Extract data with Content Understanding in Microsoft Foundry

Azure Content Understanding provides multi-modal analysis of documents, audio files, video, and images to extract information.

In this exercise, you will use Azure Content Understanding in Foundry, Microsoft’s platform for creating intelligent applications, to extract information from invoices.

This exercise takes approximately 25 minutes.

Create a Microsoft Foundry project for content understanding

  1. In a web browser, open Microsoft Foundry at https://ai.azure.com and sign in using your Azure credentials. Close any tips or quick start panes that are opened the first time you sign in, and if necessary use the Foundry logo at the top left to navigate to the home page, which looks similar to the following image (close the Help pane if it’s open):

    Screenshot of Foundry home page.

  2. Scroll to the bottom of the page, and select the Explore Azure AI Services tile.
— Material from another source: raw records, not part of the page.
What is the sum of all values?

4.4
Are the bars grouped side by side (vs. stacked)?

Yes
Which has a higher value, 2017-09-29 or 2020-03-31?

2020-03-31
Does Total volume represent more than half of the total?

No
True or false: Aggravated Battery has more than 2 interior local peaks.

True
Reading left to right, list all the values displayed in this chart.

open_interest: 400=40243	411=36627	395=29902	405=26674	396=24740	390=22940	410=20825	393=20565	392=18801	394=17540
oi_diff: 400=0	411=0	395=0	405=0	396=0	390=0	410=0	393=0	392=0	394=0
    Screenshot of the Explore Azure AI Services tile.

  3. On the Azure AI Services page, select Try Content Understanding.
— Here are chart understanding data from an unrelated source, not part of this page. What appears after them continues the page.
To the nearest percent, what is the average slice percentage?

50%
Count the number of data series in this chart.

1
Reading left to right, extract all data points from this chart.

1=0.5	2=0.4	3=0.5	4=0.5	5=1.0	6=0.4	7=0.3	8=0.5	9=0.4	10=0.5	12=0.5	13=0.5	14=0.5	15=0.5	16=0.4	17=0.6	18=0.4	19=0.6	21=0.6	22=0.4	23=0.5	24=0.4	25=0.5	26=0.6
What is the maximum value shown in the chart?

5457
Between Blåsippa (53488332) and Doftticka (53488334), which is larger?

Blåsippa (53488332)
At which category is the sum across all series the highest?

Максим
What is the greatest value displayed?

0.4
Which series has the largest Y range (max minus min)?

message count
    Screenshot of the Try COntent Understanding button.

  4. In the Content Understanding page, select Create a project to start. Then in the Create project dialog, select the recommended resource type (Foundry resource):

    Screenshot of analysis results.

  5. On the Next page, enter a valid name for your project. Then Select Advanced options and specify the following settings:
    • Foundry resource: A valid name for your Foundry resource
    • Subscription: Your Azure subscription
    • Resource group: Create or select a resource group
    • Region: Select one of the following locations*:
      • West US
      • Sweden Central
      • Australia East

    *At the time of writing, Content Understanding is supported in these regions.
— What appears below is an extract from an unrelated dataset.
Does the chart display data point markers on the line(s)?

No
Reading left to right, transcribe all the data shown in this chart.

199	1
    Screenshot of project settings.

  6. Select Create. Wait for the set up process to complete. It may take a few minutes.

Extract information from an invoice

  1. Download contoso-invoice-1.pdf from https://raw.githubusercontent.com/MicrosoftLearning/mslearn-ai-fundamentals/refs/heads/main/data/contoso-invoice-1.pdf.

  2. On the Content Understanding page, select the Try it out tab, and then select the Invoice Data Extraction tile.

    Screenshot of the Content Understanding "Try it out" page.

    A sample invoice is provided.

  3. Select the sample invoice and use the Run analysis button to extract information from it. When analysis is complete, view the results.

    Screenshot of the results of analysing the sample invoice.

  4. Use the Browse for files link to upload the contoso-invoice-1.pdf document you downloaded previously, and run analysis on that file.

    Screenshot of the results of analysing the Contoso invoice.

    Note that the Content Understanding analyzer is able to extract information from this invoice, even though it is formatted diffferently from the sample.

  5. In the pane pn the right where the extracted fields are displayed, view the Result tab to see the JSON response that would be sent to a client application. A developer would write code to process this response and do something with the extracted fields.

    Screenshot of the results of analysing the Contoso invoice.

Clean up

If you’ve finished working with the Content Understanding service, you should delete the resources you have created in this exercise to avoid incurring unnecessary Azure costs.

  • In the Azure portal, delete the resource group you created in this exercise.